Update (2015-07-12): Ben Sisario (via John Gruber):

For each song that is streamed free, Apple will pay 0.2 cent for the use of recordings, a rate that music executives said was roughly comparable to the free tiers from services like Spotify. This rate does not include a smaller payment for songwriting rights that goes to music publishers; Apple is still negotiating with many publishers over those terms, several publishing companies confirmed on Wednesday.

Update (2015-07-14): Michal Lev-Ram (via Konra):

Scott Borchetta—who discovered and signed Swift when she was only 14 years old—told the audience that the conversation actually started between him and Apple in the days preceding Swift’s letter.


“She literally texted me and said, ‘Don’t be mad,’ with the link,” Borchetta said. “She was in Europe. I responded and said, ‘You don’t have any idea how good your timing is right now.'”

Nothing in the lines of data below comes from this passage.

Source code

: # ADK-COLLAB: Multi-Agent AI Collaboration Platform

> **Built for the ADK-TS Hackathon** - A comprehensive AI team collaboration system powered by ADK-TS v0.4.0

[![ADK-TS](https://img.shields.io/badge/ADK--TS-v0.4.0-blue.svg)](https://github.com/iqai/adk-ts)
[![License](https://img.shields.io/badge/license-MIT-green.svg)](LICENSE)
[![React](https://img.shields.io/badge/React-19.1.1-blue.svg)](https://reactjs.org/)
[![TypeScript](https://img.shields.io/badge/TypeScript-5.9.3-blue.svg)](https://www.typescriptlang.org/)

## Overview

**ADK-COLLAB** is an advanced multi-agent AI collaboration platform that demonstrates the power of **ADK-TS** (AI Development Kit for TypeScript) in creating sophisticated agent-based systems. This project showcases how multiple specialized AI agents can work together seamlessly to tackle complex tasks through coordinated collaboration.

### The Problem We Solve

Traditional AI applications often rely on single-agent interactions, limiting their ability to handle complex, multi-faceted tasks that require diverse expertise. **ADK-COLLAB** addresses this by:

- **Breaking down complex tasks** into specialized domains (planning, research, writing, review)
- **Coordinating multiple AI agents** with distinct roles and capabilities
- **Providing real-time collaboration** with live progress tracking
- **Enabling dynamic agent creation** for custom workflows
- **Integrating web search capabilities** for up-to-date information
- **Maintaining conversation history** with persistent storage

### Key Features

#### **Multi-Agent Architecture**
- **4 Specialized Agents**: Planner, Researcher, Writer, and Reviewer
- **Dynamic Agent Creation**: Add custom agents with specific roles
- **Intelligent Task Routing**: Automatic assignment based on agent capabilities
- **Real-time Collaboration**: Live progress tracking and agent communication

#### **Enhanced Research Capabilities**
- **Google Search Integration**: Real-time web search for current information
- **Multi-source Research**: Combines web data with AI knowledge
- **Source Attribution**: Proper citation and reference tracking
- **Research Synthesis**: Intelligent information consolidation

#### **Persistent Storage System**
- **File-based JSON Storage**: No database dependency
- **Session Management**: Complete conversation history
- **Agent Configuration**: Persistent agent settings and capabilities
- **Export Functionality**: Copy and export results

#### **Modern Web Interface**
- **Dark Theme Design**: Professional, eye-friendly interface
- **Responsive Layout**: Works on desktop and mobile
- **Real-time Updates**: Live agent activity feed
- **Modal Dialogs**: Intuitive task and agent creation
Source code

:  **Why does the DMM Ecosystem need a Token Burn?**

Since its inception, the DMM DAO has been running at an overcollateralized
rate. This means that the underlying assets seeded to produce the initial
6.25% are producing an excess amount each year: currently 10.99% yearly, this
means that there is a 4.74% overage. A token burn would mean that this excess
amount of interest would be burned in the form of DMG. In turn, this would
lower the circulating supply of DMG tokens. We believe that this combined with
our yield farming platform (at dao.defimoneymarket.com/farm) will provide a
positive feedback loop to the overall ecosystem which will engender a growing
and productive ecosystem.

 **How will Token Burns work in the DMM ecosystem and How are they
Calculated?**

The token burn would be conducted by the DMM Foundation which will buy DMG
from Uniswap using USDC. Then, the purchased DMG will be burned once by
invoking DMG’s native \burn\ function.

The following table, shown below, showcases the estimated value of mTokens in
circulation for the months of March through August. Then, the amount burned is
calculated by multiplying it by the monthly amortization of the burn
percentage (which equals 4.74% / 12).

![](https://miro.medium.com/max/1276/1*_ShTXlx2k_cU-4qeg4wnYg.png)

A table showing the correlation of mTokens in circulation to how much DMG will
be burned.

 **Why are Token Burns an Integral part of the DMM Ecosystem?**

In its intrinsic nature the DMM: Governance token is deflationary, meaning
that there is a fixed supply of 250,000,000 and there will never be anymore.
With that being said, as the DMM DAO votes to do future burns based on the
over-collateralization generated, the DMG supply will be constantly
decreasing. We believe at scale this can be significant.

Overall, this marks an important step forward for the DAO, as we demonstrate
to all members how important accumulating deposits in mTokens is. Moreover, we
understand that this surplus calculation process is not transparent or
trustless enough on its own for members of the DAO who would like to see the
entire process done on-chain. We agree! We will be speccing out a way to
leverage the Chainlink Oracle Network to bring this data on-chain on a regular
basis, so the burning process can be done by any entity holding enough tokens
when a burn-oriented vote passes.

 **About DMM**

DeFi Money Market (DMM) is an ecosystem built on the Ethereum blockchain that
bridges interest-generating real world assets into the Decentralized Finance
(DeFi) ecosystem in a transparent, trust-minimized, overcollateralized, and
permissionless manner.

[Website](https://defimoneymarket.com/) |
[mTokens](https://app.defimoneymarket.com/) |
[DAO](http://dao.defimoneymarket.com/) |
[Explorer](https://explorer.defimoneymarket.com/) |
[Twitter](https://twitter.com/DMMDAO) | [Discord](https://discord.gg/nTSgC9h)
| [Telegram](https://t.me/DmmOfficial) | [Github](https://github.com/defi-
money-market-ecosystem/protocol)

After Swift’s letter made huge waves, Borchetta’s conversations with Apple quickly turned to his (and, presumably, artists’) favor.

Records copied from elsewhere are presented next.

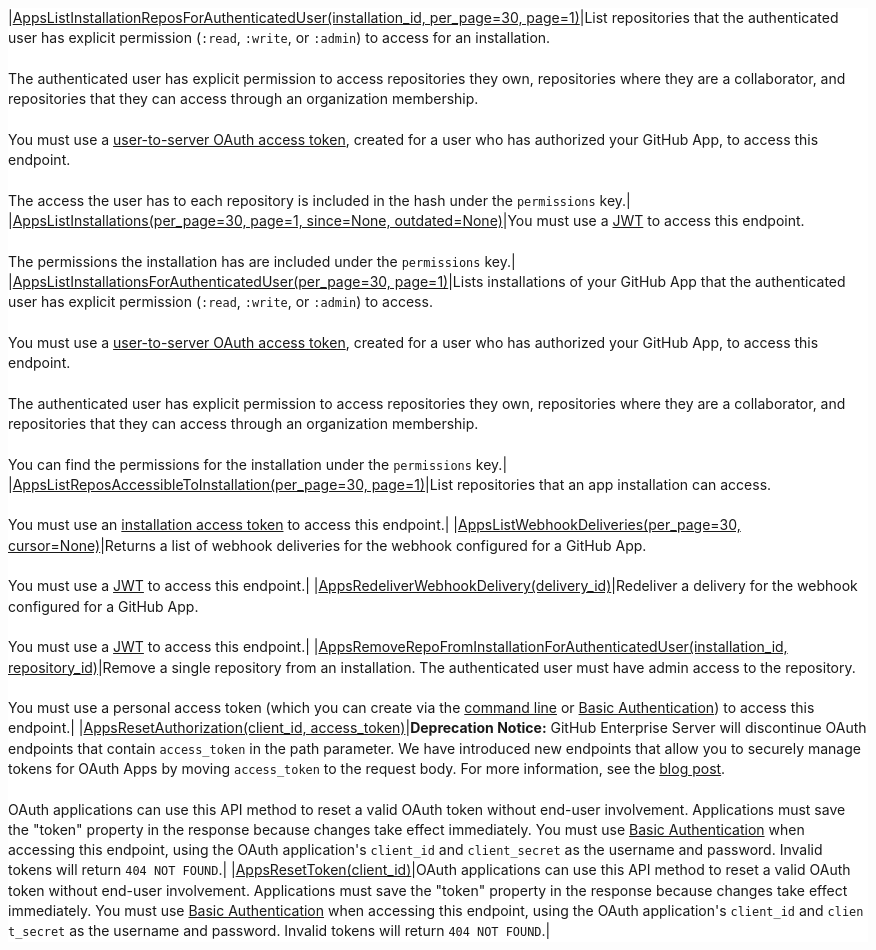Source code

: |[AppsListInstallationReposForAuthenticatedUser(installation\_id, per\_page=30, page=1)](https://docs.github.com/enterprise-server@3.3/rest/reference/apps#list-repositories-accessible-to-the-user-access-token)|List repositories that the authenticated user has explicit permission (`:read`, `:write`, or `:admin`) to access for an installation.<br><br>The authenticated user has explicit permission to access repositories they own, repositories where they are a collaborator, and repositories that they can access through an organization membership.<br><br>You must use a [user-to-server OAuth access token](https://docs.github.com/enterprise-server@3.3/apps/building-github-apps/identifying-and-authorizing-users-for-github-apps/#identifying-users-on-your-site), created for a user who has authorized your GitHub App, to access this endpoint.<br><br>The access the user has to each repository is included in the hash under the `permissions` key.|
|[AppsListInstallations(per\_page=30, page=1, since=None, outdated=None)](https://docs.github.com/enterprise-server@3.3/rest/reference/apps#list-installations-for-the-authenticated-app)|You must use a [JWT](https://docs.github.com/enterprise-server@3.3/apps/building-github-apps/authenticating-with-github-apps/#authenticating-as-a-github-app) to access this endpoint.<br><br>The permissions the installation has are included under the `permissions` key.|
|[AppsListInstallationsForAuthenticatedUser(per\_page=30, page=1)](https://docs.github.com/enterprise-server@3.3/rest/reference/apps#list-app-installations-accessible-to-the-user-access-token)|Lists installations of your GitHub App that the authenticated user has explicit permission (`:read`, `:write`, or `:admin`) to access.<br><br>You must use a [user-to-server OAuth access token](https://docs.github.com/enterprise-server@3.3/apps/building-github-apps/identifying-and-authorizing-users-for-github-apps/#identifying-users-on-your-site), created for a user who has authorized your GitHub App, to access this endpoint.<br><br>The authenticated user has explicit permission to access repositories they own, repositories where they are a collaborator, and repositories that they can access through an organization membership.<br><br>You can find the permissions for the installation under the `permissions` key.|
|[AppsListReposAccessibleToInstallation(per\_page=30, page=1)](https://docs.github.com/enterprise-server@3.3/rest/reference/apps#list-repositories-accessible-to-the-app-installation)|List repositories that an app installation can access.<br><br>You must use an [installation access token](https://docs.github.com/enterprise-server@3.3/apps/building-github-apps/authenticating-with-github-apps/#authenticating-as-an-installation) to access this endpoint.|
|[AppsListWebhookDeliveries(per\_page=30, cursor=None)](https://docs.github.com/enterprise-server@3.3/rest/reference/apps#list-deliveries-for-an-app-webhook)|Returns a list of webhook deliveries for the webhook configured for a GitHub App.<br><br>You must use a [JWT](https://docs.github.com/enterprise-server@3.3/apps/building-github-apps/authenticating-with-github-apps/#authenticating-as-a-github-app) to access this endpoint.|
|[AppsRedeliverWebhookDelivery(delivery\_id)](https://docs.github.com/enterprise-server@3.3/rest/reference/apps#redeliver-a-delivery-for-an-app-webhook)|Redeliver a delivery for the webhook configured for a GitHub App.<br><br>You must use a [JWT](https://docs.github.com/enterprise-server@3.3/apps/building-github-apps/authenticating-with-github-apps/#authenticating-as-a-github-app) to access this endpoint.|
|[AppsRemoveRepoFromInstallationForAuthenticatedUser(installation\_id, repository\_id)](https://docs.github.com/enterprise-server@3.3/rest/reference/apps#remove-a-repository-from-an-app-installation)|Remove a single repository from an installation. The authenticated user must have admin access to the repository.<br><br>You must use a personal access token (which you can create via the [command line](https://docs.github.com/enterprise-server@3.3/github/authenticating-to-github/creating-a-personal-access-token) or [Basic Authentication](https://docs.github.com/enterprise-server@3.3/rest/overview/other-authentication-methods#basic-authentication)) to access this endpoint.|
|[AppsResetAuthorization(client\_id, access\_token)](https://docs.github.com/enterprise-server@3.3/rest/reference/apps#reset-an-authorization)|**Deprecation Notice:** GitHub Enterprise Server will discontinue OAuth endpoints that contain `access_token` in the path parameter. We have introduced new endpoints that allow you to securely manage tokens for OAuth Apps by moving `access_token` to the request body. For more information, see the [blog post](https://developer.github.com/changes/2020-02-14-deprecating-oauth-app-endpoint/).<br><br>OAuth applications can use this API method to reset a valid OAuth token without end-user involvement. Applications must save the "token" property in the response because changes take effect immediately. You must use [Basic Authentication](https://docs.github.com/enterprise-server@3.3/rest/overview/other-authentication-methods#basic-authentication) when accessing this endpoint, using the OAuth application's `client_id` and `client_secret` as the username and password. Invalid tokens will return `404 NOT FOUND`.|
|[AppsResetToken(client\_id)](https://docs.github.com/enterprise-server@3.3/rest/reference/apps#reset-a-token)|OAuth applications can use this API method to reset a valid OAuth token without end-user involvement. Applications must save the "token" property in the response because changes take effect immediately. You must use [Basic Authentication](https://docs.github.com/enterprise-server@3.3/rest/overview/other-authentication-methods#basic-authentication) when accessing this endpoint, using the OAuth application's `client_id` and `client_secret` as the username and password. Invalid tokens will return `404 NOT FOUND`.|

Update (2015-08-21): Mitchel Broussard:

In a new interview with Evening Standard, Apple Music executive and Beats co-founder Jimmy Iovine sat down to talk about everything from the launch of Apple Music to the company’s dramatic reversal of its free trial royalties policy following Taylor Swift’s public dismissal of the service in an open letter.

Mitchel Broussard:

In an interview for the September cover story of Vanity Fair, Taylor Swift reveals her thoughts and reasoning behind the letter she wrote to Apple concerning the lack of monetary support for artists during Apple Music's three-month free trial period. The singer notes that she wrote the letter in the early morning hours after a few of her fellow artists sent pictures of their Apple Music contracts.

Oscar Raymundo:

“Apple treated me like I was a voice of a creative community that they actually cared about,” Swift told Vanity Fair. The magazine calls Swift an “Apple Music crusader” with the “willingness to take on tech giants.”